Information systems and controls extend to the eDrive services, with a smartphone app that displays range and available charge, as well as the ability to set departure times, remote climate control functions and the location of public charging stations.
Charge times range from just over three hours from a standard home socket, with the $1750 (plus installation) 16-amp BMW I Wallbox reducing that by about an hour.
More than 260 public charging stations are available around the country – the majority currently available for free – with the infrastructure targets planning to almost triple that number by 2020.

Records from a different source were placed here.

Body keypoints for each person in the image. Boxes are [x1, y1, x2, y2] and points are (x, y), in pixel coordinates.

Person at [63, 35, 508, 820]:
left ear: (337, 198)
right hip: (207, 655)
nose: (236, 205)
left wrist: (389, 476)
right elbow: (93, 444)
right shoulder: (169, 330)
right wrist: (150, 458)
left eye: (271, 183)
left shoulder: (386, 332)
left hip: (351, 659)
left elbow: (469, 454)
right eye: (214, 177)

A 0-100km/h claim of 6.1 seconds for the plug-in hybrid is a little slower than the two petrol variants, which hit that mark in 5.8s in the 330i and 5.1s in the 340i, but the combined cycle claim of 2.1 litres per 100km is less than half the thirst.
Standard gear includes 19-inch alloy wheels, digital radio reception for the infotainment system, the brand's ConnectedDrive Services (real-time traffic data for the high-grade sat-nav, the SOS emergency call system and the TeleServices internet services), cruise control with braking function, power-adjustable front seats, a sports leather-wrapped multi-function steering wheel, stationary cooling (remote climate control function), with the choice of Sport or Luxury Line leather trim.
The safety features list includes LED headlights, a head-up display, surround view camera and parking sensor system, BMW's Driving and Parking Assistants, lane departure warning, Acoustic Protection for Pedestrians and Driving Assistant (which includes Approach Control Warning, Lane Departure Warning, Pedestrian Warning with light city braking activation).
The hybrid also retains the condition-based servicing system of its traditionally powered brethren, as well as the BMW Service Inclusive packs, which are an additional cost of $1340 for five years or 80,000km.